(Saved entries)
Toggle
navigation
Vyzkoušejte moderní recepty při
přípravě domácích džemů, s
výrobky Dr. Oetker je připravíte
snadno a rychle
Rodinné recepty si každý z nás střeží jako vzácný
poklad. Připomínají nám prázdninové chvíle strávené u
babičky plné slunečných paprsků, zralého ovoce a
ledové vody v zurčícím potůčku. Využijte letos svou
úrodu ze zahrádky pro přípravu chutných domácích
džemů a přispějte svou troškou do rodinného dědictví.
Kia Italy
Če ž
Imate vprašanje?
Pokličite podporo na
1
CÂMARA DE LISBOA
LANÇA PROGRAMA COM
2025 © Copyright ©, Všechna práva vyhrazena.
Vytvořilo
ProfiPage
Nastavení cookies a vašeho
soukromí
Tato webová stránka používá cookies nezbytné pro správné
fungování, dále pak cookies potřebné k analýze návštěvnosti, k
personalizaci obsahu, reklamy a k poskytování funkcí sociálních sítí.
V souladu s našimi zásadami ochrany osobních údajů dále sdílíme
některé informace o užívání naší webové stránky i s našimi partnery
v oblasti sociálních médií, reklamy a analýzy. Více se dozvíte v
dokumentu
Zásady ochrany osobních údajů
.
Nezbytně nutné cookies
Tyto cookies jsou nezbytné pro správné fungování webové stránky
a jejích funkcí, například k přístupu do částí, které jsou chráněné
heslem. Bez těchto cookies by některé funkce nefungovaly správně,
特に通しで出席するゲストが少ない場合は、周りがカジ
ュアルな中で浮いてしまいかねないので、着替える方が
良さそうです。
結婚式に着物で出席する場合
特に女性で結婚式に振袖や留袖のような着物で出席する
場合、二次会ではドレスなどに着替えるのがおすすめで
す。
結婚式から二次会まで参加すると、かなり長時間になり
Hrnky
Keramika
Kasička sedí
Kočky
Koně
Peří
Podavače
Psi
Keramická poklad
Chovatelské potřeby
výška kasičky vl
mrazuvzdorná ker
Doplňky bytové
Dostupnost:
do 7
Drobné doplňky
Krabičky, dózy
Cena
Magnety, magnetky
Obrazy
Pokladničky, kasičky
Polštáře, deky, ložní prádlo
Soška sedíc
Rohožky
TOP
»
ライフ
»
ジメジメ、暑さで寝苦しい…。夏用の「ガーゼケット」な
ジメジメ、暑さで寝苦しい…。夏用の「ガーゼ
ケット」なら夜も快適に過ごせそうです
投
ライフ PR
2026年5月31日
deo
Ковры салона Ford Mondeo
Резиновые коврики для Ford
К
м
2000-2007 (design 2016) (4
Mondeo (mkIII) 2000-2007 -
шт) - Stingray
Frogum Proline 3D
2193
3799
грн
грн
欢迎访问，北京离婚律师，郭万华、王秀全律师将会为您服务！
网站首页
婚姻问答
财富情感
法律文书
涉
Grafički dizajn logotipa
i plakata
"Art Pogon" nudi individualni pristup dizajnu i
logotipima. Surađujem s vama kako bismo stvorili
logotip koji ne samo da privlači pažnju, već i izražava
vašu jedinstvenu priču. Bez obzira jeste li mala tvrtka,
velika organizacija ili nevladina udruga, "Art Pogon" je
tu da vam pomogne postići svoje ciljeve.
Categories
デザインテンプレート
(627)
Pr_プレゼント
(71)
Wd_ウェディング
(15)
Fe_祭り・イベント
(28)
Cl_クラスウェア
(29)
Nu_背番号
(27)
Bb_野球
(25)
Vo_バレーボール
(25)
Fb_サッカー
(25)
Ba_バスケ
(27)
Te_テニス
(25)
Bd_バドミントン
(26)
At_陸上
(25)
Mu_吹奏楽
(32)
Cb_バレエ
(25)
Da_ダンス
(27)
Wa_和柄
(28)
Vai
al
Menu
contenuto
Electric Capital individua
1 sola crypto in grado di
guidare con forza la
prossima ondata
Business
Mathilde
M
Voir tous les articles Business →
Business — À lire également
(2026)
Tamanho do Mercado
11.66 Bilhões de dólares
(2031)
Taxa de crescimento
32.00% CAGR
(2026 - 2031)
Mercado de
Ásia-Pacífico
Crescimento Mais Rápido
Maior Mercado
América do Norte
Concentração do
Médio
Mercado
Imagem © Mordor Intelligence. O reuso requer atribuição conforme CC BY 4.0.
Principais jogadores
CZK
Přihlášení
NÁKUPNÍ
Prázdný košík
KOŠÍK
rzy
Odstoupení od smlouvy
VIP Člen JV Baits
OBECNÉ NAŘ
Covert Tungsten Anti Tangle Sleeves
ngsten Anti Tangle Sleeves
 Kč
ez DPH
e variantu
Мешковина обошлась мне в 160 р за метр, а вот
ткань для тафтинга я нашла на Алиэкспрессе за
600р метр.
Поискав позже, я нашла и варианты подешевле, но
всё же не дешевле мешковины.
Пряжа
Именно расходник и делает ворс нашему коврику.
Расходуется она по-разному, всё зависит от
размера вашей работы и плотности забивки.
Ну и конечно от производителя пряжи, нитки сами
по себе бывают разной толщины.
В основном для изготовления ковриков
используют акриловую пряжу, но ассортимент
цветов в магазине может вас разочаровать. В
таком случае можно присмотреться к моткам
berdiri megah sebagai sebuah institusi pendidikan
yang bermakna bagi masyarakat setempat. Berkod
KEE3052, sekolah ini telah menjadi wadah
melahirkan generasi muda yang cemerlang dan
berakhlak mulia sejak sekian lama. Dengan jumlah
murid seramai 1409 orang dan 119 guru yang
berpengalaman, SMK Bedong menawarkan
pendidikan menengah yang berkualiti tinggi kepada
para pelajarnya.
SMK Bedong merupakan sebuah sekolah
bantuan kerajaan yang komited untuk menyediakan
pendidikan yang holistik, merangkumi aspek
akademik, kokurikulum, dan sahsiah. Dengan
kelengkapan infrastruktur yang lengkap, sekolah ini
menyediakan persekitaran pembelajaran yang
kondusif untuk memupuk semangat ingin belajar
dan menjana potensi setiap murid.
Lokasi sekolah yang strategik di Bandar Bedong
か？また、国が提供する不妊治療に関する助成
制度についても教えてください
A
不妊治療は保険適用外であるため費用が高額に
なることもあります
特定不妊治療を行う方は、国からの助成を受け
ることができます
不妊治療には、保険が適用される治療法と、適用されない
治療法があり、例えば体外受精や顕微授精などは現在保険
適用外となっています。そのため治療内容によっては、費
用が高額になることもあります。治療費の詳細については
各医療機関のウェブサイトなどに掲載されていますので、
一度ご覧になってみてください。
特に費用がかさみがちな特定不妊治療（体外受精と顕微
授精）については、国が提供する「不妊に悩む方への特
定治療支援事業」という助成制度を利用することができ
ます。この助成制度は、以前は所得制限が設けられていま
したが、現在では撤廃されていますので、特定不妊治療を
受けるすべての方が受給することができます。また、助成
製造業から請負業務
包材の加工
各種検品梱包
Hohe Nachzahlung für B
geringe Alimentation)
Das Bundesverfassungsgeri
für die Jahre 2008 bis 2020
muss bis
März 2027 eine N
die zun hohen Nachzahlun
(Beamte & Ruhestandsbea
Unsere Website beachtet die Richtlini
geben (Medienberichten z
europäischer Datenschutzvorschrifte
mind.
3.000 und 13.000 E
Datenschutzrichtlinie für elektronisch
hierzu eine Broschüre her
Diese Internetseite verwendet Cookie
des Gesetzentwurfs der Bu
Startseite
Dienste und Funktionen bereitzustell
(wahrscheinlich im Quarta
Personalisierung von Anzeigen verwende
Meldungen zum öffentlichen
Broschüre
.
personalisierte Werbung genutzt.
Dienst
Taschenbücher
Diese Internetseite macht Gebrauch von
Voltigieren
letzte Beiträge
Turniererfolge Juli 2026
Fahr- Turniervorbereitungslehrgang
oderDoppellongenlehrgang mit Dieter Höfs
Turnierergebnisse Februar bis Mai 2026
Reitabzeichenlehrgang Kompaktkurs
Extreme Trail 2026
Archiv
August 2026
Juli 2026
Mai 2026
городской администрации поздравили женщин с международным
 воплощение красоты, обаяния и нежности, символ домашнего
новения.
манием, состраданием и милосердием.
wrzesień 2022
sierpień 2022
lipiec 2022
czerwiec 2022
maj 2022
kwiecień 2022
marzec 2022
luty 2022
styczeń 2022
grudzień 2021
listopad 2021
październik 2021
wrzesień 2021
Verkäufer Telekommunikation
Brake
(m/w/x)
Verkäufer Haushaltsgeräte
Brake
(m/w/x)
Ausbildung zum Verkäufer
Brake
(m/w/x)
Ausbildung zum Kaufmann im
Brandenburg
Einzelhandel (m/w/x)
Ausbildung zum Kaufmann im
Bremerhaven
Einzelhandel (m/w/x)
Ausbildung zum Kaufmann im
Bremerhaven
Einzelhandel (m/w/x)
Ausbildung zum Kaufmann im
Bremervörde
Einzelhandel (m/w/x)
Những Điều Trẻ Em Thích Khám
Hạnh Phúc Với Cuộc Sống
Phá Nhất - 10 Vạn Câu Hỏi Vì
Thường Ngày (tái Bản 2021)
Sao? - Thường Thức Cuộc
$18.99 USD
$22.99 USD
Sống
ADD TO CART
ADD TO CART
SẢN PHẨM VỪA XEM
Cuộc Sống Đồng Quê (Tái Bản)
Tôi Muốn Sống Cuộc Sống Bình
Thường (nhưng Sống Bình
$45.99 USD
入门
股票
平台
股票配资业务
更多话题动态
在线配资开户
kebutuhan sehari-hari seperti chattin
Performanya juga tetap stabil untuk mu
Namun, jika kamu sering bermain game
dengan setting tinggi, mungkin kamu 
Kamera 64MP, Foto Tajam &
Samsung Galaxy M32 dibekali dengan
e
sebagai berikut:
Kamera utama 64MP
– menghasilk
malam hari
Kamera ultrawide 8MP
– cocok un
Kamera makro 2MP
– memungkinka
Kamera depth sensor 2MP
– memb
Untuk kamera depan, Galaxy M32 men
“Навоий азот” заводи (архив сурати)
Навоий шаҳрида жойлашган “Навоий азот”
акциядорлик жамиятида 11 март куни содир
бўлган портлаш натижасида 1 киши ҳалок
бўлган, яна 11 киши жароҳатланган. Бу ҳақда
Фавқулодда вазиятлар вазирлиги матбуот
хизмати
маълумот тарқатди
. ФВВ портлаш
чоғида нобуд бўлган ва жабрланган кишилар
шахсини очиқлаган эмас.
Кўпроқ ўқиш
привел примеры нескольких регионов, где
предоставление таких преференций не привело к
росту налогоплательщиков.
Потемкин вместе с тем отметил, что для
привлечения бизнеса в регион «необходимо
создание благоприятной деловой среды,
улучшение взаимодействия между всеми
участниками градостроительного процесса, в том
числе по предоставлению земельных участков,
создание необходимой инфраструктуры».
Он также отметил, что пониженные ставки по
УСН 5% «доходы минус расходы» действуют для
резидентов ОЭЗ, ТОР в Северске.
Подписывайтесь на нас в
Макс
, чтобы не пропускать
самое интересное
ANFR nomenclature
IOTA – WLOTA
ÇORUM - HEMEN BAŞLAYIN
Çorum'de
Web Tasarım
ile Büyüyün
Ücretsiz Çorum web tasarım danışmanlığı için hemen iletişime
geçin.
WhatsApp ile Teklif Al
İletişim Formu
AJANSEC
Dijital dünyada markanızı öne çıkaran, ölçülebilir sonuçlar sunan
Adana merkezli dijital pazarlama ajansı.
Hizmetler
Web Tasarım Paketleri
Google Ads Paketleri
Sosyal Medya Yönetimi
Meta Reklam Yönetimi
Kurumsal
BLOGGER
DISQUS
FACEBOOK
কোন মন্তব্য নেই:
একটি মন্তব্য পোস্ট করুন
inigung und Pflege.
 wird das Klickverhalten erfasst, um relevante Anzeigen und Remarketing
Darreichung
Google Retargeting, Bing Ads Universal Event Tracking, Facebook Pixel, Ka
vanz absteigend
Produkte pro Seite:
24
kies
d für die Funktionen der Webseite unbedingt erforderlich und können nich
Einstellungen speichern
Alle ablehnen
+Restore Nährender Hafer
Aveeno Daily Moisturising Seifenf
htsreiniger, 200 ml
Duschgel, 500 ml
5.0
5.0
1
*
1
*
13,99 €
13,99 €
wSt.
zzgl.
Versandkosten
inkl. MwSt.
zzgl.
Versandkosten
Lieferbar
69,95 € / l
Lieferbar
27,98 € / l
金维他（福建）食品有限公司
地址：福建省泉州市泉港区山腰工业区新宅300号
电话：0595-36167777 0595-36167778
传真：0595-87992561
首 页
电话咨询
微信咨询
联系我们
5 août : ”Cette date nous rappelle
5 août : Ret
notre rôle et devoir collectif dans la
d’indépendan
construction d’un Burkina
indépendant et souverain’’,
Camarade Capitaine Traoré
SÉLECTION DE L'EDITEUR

### [What to work on]
For this exercise, repeat exactly the lines of the data above from the one with "Mondeo (mkIII) 2000-2007" down to the one with "vašu jedinstvenu priču.", both end lines included.

### [Output of the task]
Mondeo (mkIII) 2000-2007 -
шт) - Stingray
Frogum Proline 3D
2193
3799
грн
грн
欢迎访问，北京离婚律师，郭万华、王秀全律师将会为您服务！
网站首页
婚姻问答
财富情感
法律文书
涉
Grafički dizajn logotipa
i plakata
"Art Pogon" nudi individualni pristup dizajnu i
logotipima. Surađujem s vama kako bismo stvorili
logotip koji ne samo da privlači pažnju, već i izražava
vašu jedinstvenu priču. Bez obzira jeste li mala tvrtka,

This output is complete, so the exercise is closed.